Com direito a uma playlist peculiar.

“Hey Jude” – (1968, Single)

Abrindo a lista, aquela que talvez seja a mais famosa, o maior single da história, que completou 50 anos em 2018. Mas “Jude”, na verdade era para ser “Jules”. Explicamos. A ideia da canção surgiu quando Paul voltava da casa de Cynthia e Julian, ex-mulher e filho mais velho de John, família que ele deixou para ir viver com Yoko Ono. Por isso a composição pode até soar simplória pois Paul realizou a ideia central da canção ao volante. A música seria para soar como um abraço em Julian, àquela altura com cinco anos, já que para o garoto Paul sempre foi um tio presente, uma figura paternal.

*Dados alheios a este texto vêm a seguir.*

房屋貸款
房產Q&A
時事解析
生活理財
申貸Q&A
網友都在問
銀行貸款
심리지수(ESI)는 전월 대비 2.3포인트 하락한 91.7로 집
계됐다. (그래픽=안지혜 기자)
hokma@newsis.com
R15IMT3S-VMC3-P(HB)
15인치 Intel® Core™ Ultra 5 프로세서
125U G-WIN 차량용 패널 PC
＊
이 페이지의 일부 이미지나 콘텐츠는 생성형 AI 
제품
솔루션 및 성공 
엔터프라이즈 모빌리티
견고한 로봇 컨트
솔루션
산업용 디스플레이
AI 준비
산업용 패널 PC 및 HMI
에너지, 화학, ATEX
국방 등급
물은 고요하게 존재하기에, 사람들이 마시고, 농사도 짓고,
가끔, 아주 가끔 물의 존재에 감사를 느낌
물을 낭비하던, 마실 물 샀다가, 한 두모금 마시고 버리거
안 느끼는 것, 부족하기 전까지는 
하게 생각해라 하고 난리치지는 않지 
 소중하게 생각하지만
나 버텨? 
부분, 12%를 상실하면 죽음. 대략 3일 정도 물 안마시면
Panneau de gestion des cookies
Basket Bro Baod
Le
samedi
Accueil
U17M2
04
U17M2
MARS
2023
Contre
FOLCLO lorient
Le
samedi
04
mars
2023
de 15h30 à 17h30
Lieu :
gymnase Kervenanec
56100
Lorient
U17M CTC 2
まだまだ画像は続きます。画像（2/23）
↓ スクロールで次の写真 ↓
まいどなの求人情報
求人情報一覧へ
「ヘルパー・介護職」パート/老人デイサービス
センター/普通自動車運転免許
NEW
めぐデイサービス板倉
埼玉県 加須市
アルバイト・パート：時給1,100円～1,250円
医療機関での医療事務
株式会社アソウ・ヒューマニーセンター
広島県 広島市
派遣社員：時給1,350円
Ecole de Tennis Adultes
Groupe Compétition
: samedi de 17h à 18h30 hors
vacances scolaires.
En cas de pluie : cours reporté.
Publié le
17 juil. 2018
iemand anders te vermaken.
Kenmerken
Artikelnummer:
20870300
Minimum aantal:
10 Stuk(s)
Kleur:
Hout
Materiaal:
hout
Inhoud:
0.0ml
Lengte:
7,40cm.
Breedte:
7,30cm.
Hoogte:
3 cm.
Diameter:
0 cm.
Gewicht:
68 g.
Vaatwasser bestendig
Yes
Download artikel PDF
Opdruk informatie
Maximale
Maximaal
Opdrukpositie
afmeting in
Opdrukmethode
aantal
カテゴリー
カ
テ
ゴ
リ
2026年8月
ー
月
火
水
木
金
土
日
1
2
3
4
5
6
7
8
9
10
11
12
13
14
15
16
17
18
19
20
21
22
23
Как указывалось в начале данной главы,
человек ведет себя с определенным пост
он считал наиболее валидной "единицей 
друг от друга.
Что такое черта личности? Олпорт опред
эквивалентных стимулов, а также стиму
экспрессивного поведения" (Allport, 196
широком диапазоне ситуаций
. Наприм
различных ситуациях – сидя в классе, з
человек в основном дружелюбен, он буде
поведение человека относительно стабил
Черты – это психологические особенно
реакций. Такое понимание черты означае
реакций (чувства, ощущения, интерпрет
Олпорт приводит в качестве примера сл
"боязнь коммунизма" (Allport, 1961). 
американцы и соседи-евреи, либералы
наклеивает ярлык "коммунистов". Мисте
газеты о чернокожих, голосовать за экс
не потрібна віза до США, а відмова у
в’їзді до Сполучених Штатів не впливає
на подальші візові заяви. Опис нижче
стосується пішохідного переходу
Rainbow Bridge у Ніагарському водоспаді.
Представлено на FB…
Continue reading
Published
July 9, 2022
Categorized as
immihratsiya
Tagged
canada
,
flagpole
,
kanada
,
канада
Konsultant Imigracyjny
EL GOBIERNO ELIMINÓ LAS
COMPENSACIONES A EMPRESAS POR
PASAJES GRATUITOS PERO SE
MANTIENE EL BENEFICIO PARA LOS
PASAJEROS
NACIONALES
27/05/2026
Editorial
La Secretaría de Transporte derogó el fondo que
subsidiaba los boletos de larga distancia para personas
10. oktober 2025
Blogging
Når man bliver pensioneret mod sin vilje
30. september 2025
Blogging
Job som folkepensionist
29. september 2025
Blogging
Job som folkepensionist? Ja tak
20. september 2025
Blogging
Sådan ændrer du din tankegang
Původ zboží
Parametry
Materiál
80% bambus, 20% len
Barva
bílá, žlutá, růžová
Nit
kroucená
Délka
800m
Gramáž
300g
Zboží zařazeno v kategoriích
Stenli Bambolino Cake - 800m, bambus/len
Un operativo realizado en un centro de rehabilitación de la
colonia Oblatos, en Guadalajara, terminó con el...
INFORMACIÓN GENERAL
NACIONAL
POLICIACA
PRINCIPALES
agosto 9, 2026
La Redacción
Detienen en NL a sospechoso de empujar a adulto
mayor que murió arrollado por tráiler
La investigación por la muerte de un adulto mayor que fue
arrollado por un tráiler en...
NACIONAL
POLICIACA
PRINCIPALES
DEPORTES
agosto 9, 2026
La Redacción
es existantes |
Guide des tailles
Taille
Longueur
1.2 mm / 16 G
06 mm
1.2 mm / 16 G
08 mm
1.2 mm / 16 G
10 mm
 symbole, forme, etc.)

Conceitualmente a letra se confunde entre um discurso paterno e cuidadoso e um discurso romântico, pois àquela altura, Paul havia sido deixado pela noiva que o flagrou a traindo. Tanto que historicamente essa é a canção de Paul sobre a qual ele mais defendeu suas ideias para a criação da canção, tendo recusado os riffs de guitarra que George havia composto e conseguindo convencer os produtores a contratar uma orquestra para a segunda parte da música. Por isso que em um primeiro momento ela foi gravada em Abbey Road, mas a segunda parte teve que ser gravada em um outro estúdio, o Trindent, que comportava os quase quarenta músicos da orquestra que acompanham o quarteto na faixa. Paul contou anos depois que mudou de “Jules” para “Jude” por um motivo simplesmente musical, por achar que soa melhor. John chegou a dizer que é a melhor música de Paul.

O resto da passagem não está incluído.